### Task prompt
Count the lines in the material below that contain the word "typed". Reply with the number only.

### Records provided
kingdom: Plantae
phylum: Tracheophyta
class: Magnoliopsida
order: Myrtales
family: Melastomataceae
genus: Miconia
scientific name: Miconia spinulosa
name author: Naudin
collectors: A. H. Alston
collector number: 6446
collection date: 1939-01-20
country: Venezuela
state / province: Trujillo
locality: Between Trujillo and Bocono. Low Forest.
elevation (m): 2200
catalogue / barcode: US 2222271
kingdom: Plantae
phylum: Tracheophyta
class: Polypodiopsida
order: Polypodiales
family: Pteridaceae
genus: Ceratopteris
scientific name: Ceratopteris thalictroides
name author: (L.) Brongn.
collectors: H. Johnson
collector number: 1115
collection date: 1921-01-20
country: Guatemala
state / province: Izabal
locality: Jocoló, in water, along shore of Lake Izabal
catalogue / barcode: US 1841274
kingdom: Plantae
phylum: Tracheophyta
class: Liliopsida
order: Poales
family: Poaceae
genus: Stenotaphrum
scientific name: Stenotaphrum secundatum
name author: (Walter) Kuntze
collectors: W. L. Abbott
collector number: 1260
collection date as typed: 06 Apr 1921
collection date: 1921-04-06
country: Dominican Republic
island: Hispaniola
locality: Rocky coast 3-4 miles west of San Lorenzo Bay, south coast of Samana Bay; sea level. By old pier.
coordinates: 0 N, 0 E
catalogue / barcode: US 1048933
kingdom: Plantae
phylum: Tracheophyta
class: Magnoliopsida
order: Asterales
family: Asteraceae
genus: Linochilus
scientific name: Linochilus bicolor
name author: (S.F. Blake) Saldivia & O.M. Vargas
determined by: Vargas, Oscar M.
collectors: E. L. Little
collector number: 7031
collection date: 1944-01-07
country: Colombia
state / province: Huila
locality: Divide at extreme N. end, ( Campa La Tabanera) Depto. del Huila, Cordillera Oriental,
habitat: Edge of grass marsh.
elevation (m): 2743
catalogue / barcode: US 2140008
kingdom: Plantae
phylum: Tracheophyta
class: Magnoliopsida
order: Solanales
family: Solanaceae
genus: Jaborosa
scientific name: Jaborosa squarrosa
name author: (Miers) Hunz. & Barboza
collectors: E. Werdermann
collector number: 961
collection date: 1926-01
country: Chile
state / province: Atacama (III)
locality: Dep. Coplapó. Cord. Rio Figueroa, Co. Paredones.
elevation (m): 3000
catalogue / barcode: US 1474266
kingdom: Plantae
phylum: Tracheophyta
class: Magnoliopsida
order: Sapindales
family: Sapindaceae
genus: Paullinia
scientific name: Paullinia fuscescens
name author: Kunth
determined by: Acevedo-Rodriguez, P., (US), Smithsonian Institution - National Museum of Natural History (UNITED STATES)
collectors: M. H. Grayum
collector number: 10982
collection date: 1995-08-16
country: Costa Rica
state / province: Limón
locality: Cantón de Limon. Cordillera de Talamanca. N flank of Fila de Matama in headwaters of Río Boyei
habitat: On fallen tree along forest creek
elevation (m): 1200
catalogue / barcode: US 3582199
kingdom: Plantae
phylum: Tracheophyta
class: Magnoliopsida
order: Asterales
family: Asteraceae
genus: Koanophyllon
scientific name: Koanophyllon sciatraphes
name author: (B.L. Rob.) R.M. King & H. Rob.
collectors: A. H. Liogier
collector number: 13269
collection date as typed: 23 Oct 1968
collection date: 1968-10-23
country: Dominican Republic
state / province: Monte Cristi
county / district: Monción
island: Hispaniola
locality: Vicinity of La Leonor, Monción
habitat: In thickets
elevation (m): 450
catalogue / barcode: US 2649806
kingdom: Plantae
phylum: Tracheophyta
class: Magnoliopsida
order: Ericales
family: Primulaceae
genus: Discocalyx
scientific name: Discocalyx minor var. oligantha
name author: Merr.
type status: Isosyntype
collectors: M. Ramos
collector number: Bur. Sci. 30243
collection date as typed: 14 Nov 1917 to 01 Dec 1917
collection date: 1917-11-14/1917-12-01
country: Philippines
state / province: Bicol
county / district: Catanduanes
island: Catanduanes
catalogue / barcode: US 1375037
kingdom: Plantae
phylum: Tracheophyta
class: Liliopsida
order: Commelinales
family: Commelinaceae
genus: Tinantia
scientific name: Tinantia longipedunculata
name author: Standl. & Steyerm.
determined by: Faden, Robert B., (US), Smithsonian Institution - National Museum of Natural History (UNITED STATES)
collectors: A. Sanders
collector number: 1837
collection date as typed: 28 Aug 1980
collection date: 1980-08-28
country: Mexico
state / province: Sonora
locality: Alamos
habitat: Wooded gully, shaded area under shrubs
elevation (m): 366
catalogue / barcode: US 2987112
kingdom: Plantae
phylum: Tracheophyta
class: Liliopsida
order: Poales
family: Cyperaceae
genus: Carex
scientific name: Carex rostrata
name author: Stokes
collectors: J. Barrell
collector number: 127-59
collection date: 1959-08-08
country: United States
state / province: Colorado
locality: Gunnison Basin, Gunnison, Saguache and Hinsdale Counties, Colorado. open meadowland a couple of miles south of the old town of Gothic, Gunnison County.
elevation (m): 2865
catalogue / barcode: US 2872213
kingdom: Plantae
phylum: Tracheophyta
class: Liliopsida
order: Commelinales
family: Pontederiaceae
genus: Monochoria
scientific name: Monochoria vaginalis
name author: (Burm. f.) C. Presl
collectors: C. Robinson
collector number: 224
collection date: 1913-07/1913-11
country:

### Task response
4